Translated by Heather Trebatická 

 Until then I had only looked through glass at people like Borko. Through the shop window when I was standing behind the counter and they were coming out of the station building. People who came here for the holidays with colourful rucksacks and a variety of anoraks. Who used to go skiing on the slopes outside the town and took photos of each other at the station with a view of the platform. Then they would buy wafer biscuits from me for the journey and ask where the buses stood. People from the capital who were always smiling. I had never touched any of them. Until Borko, who had everything. More than Gregor, who was, after all, one of us. Gregor was Borko from many years ago. He still had to make an effort. Borko didn’t need to any longer.

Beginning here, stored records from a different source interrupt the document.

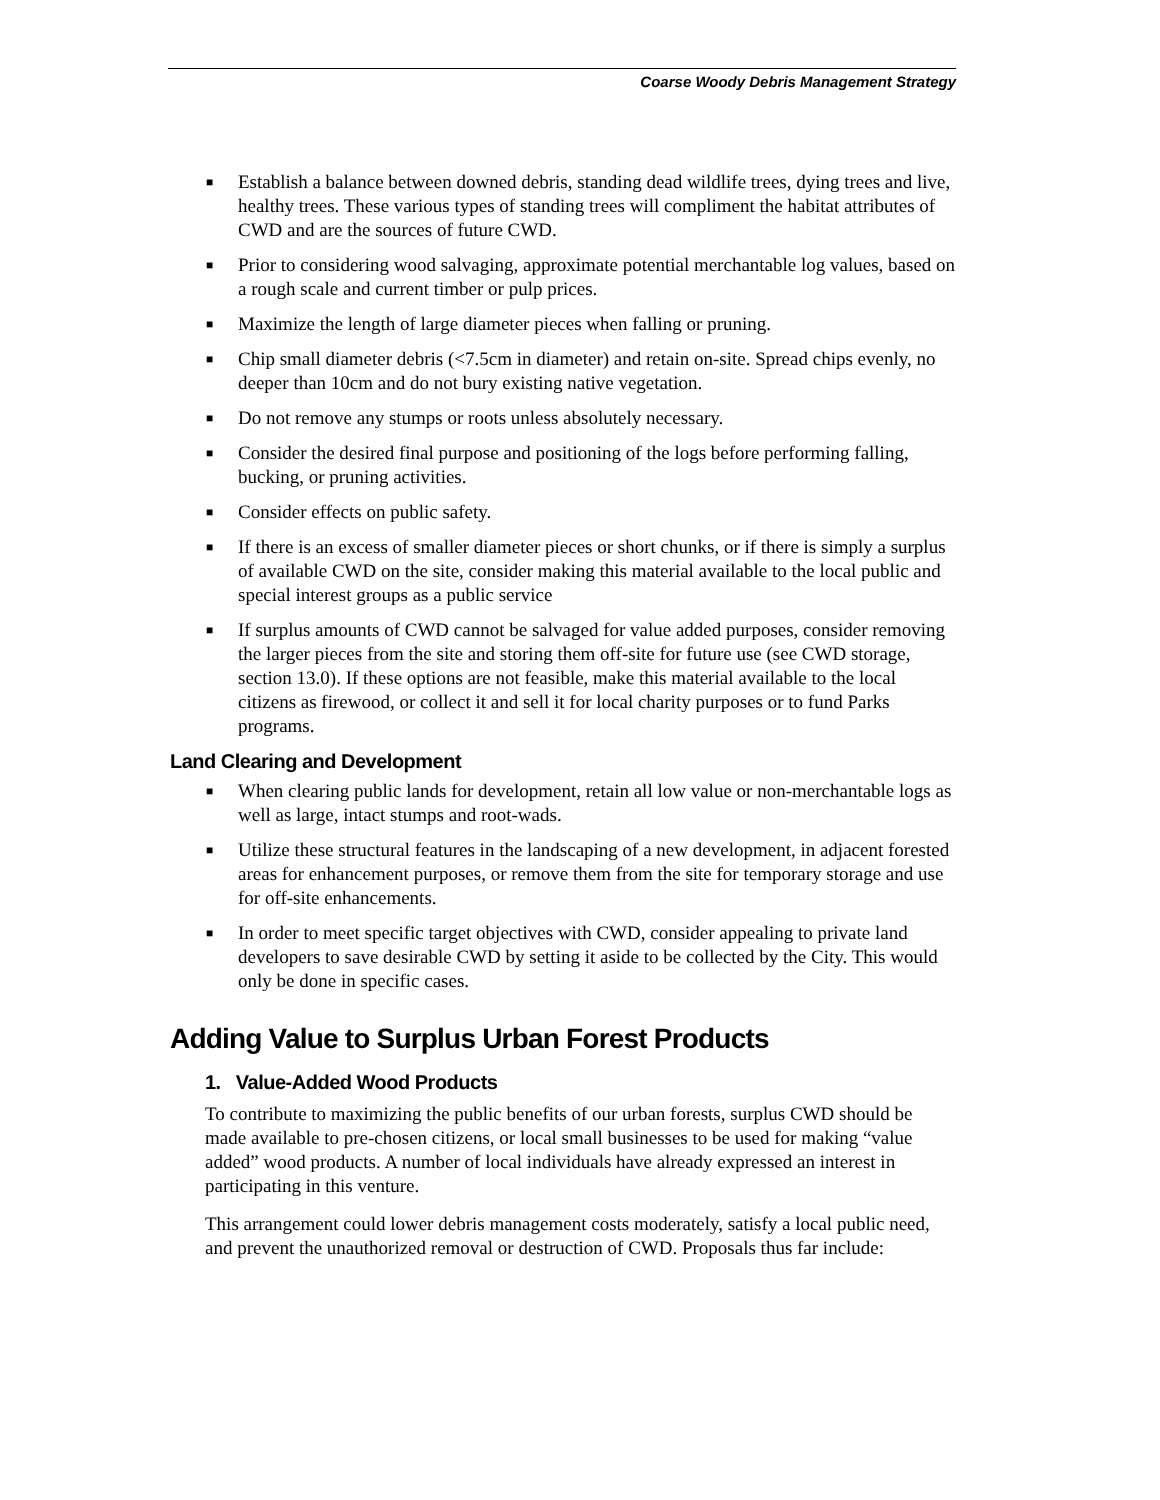Coarse Woody Debris Management Strategy
■ Establish a balance between downed debris, standing dead wildlife trees, dying trees and live, healthy trees. These various types of standing trees will compliment the habitat attributes of CWD and are the sources of future CWD.
■ Prior to considering wood salvaging, approximate potential merchantable log values, based on a rough scale and current timber or pulp prices.
■ Maximize the length of large diameter pieces when falling or pruning.
■ Chip small diameter debris (<7.5cm in diameter) and retain on-site. Spread chips evenly, no deeper than 10cm and do not bury existing native vegetation.
■ Do not remove any stumps or roots unless absolutely necessary.
■ Consider the desired final purpose and positioning of the logs before performing falling, bucking, or pruning activities.
■ Consider effects on public safety.
■ If there is an excess of smaller diameter pieces or short chunks, or if there is simply a surplus of available CWD on the site, consider making this material available to the local public and special interest groups as a public service
■ If surplus amounts of CWD cannot be salvaged for value added purposes, consider removing the larger pieces from the site and storing them off-site for future use (see CWD storage, section 13.0). If these options are not feasible, make this material available to the local citizens as firewood, or collect it and sell it for local charity purposes or to fund Parks programs.
Land Clearing and Development
■ When clearing public lands for development, retain all low value or non-merchantable logs as well as large, intact stumps and root-wads.
■ Utilize these structural features in the landscaping of a new development, in adjacent forested areas for enhancement purposes, or remove them from the site for temporary storage and use for off-site enhancements.
■ In order to meet specific target objectives with CWD, consider appealing to private land developers to save desirable CWD by setting it aside to be collected by the City. This would only be done in specific cases.
Adding Value to Surplus Urban Forest Products
1. Value-Added Wood Products
To contribute to maximizing the public benefits of our urban forests, surplus CWD should be made available to pre-chosen citizens, or local small businesses to be used for making “value added” wood products. A number of local individuals have already expressed an interest in participating in this venture.
This arrangement could lower debris management costs moderately, satisfy a local public need, and prevent the unauthorized removal or destruction of CWD. Proposals thus far include:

That’s what I was thinking about when he undressed me. And his grey hair, like in a black and white photo. Dark hair that is the first to go grey. Not Janut, but that Borko’s world was now within my reach. Which Janut could only ever wait for. We met one day when I came to see Janut at the building site. Borko spoke to me when I was leaving. Said he was curious about me. About the woman who had had such an impact on Janut and had forbidden him to smoke. He laughed and said I could be sure of Janut. Apparently he didn’t even light up in secret. While all the others were standing in front of the caravan with cigarettes between their fingers, Janut hung around inside listening to the radio. To a broadcast he didn’t understand a word of. He looked at me and said that now he understood why. You don’t see women like that around here, he claimed. Beautiful women come from across the border. He asked me if he could give me a lift. He was going for some material and he pointed to the van parked near the gate in the fence. He opened the door in the wire netting and let me go out first. The van was standing in the sun and the leatherette upholstery was as hot as sheet metal. He opened the window and turned on some music. He asked me where I wanted to go. From the vehicle a different world opened before me. Through the rolled-down window on the passenger’s side I saw the city as I had never seen it before.
As it is seen by people Janut and I will never get closer to. By hiding banknotes in tea tins we shall never catch up with them. Eating marked-down yogurts the day before the use-by date. Bread fried on pork fat instead of oil. Not even bills for the telephone that delusively connects us to the world. A world we don’t live in, not even on the outskirts. A world that is moving away from us and we have no hope of catching up with it at the pace we’re going. And suddenly I was riding along with it. In Borko’s van, right to the heart of it. Along the highway that flows into the town like a river. We were one of many cars speeding towards the centre and each of them had its own goal. A goal that I and Janut could not see even with a telescope. Hair waving in the wind and music playing. Borko’s confident hands on the steering wheel. He knew where he was going. We drew up in front of the house in which Janut and I lived. Gregor had moved out only a short while before and his room was still vacant. The bed without sheets and shelves full of other people’s things. Those no one thought worth taking away.